BEGIN Stored data

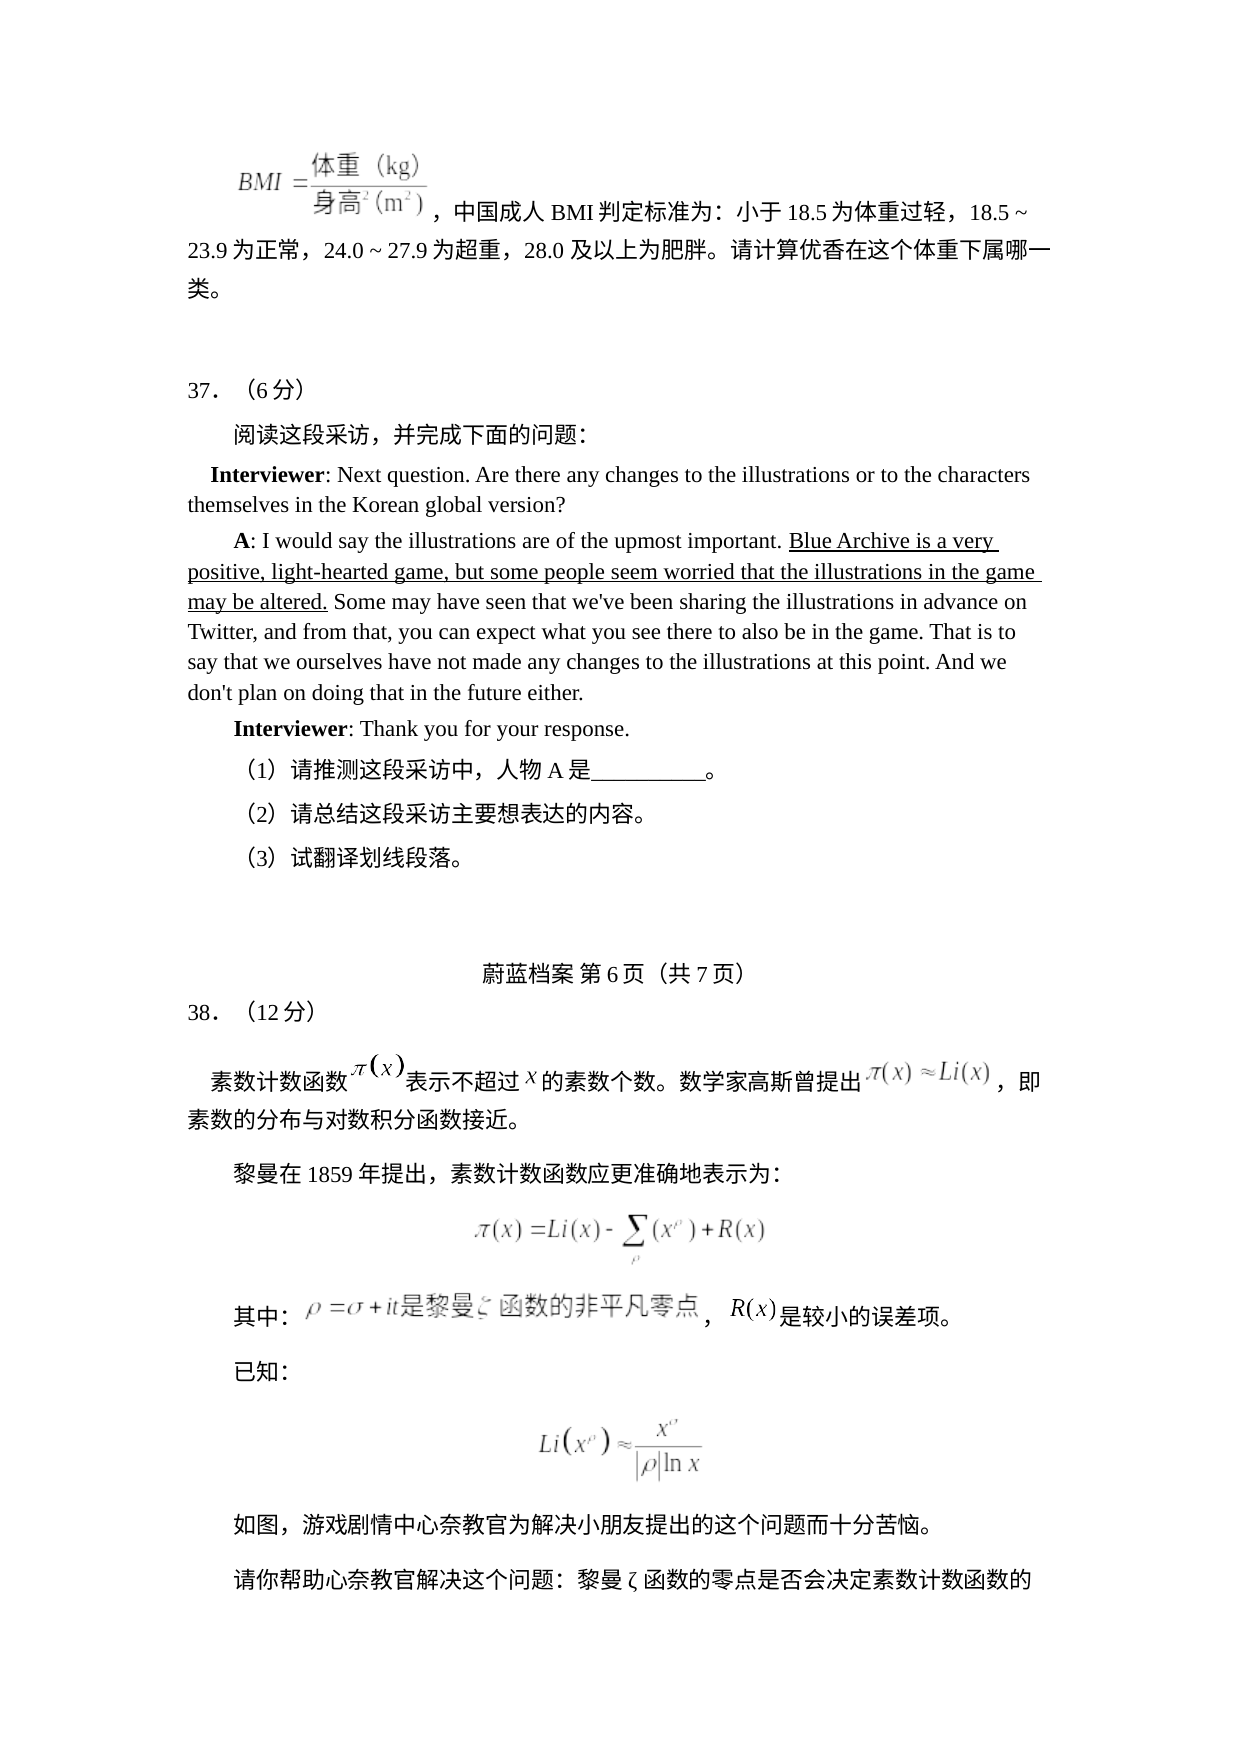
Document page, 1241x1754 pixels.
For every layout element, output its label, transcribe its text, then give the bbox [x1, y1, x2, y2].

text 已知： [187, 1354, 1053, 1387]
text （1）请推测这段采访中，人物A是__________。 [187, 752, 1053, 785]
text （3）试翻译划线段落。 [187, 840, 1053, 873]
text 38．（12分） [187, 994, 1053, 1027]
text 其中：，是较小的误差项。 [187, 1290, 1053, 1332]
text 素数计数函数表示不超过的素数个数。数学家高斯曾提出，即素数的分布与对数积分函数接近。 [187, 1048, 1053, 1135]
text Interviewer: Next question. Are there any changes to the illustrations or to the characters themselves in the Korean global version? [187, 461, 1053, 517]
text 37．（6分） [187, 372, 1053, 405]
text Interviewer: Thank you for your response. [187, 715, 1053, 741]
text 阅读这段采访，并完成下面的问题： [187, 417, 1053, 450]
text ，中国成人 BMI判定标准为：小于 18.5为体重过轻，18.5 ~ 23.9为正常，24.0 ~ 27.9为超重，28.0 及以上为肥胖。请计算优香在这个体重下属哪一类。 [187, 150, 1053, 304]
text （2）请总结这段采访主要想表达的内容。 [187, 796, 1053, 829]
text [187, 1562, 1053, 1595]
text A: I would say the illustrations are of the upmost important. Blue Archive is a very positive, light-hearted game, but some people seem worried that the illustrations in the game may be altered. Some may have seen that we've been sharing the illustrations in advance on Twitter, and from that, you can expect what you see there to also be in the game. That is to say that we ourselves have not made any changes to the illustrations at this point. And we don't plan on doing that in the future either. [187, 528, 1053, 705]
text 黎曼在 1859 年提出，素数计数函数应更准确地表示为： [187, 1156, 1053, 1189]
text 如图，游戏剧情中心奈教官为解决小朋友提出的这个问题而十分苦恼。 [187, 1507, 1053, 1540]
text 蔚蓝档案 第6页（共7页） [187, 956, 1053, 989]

END Stored data

- _What needs to be done_
The answer should hold exactly the lines running from the one with "For every layout" to the final line of the data, both ends counted.

- _Written answer_
For every layout element, output its label, transcribe its text, then give the bbox [x1, y1, x2, y2].

text 已知： [187, 1354, 1053, 1387]
text （1）请推测这段采访中，人物A是__________。 [187, 752, 1053, 785]
text （3）试翻译划线段落。 [187, 840, 1053, 873]
text 38．（12分） [187, 994, 1053, 1027]
text 其中：，是较小的误差项。 [187, 1290, 1053, 1332]
text 素数计数函数表示不超过的素数个数。数学家高斯曾提出，即素数的分布与对数积分函数接近。 [187, 1048, 1053, 1135]
text Interviewer: Next question. Are there any changes to the illustrations or to the characters themselves in the Korean global version? [187, 461, 1053, 517]
text 37．（6分） [187, 372, 1053, 405]
text Interviewer: Thank you for your response. [187, 715, 1053, 741]
text 阅读这段采访，并完成下面的问题： [187, 417, 1053, 450]
text ，中国成人 BMI判定标准为：小于 18.5为体重过轻，18.5 ~ 23.9为正常，24.0 ~ 27.9为超重，28.0 及以上为肥胖。请计算优香在这个体重下属哪一类。 [187, 150, 1053, 304]
text （2）请总结这段采访主要想表达的内容。 [187, 796, 1053, 829]
text [187, 1562, 1053, 1595]
text A: I would say the illustrations are of the upmost important. Blue Archive is a very positive, light-hearted game, but some people seem worried that the illustrations in the game may be altered. Some may have seen that we've been sharing the illustrations in advance on Twitter, and from that, you can expect what you see there to also be in the game. That is to say that we ourselves have not made any changes to the illustrations at this point. And we don't plan on doing that in the future either. [187, 528, 1053, 705]
text 黎曼在 1859 年提出，素数计数函数应更准确地表示为： [187, 1156, 1053, 1189]
text 如图，游戏剧情中心奈教官为解决小朋友提出的这个问题而十分苦恼。 [187, 1507, 1053, 1540]
text 蔚蓝档案 第6页（共7页） [187, 956, 1053, 989]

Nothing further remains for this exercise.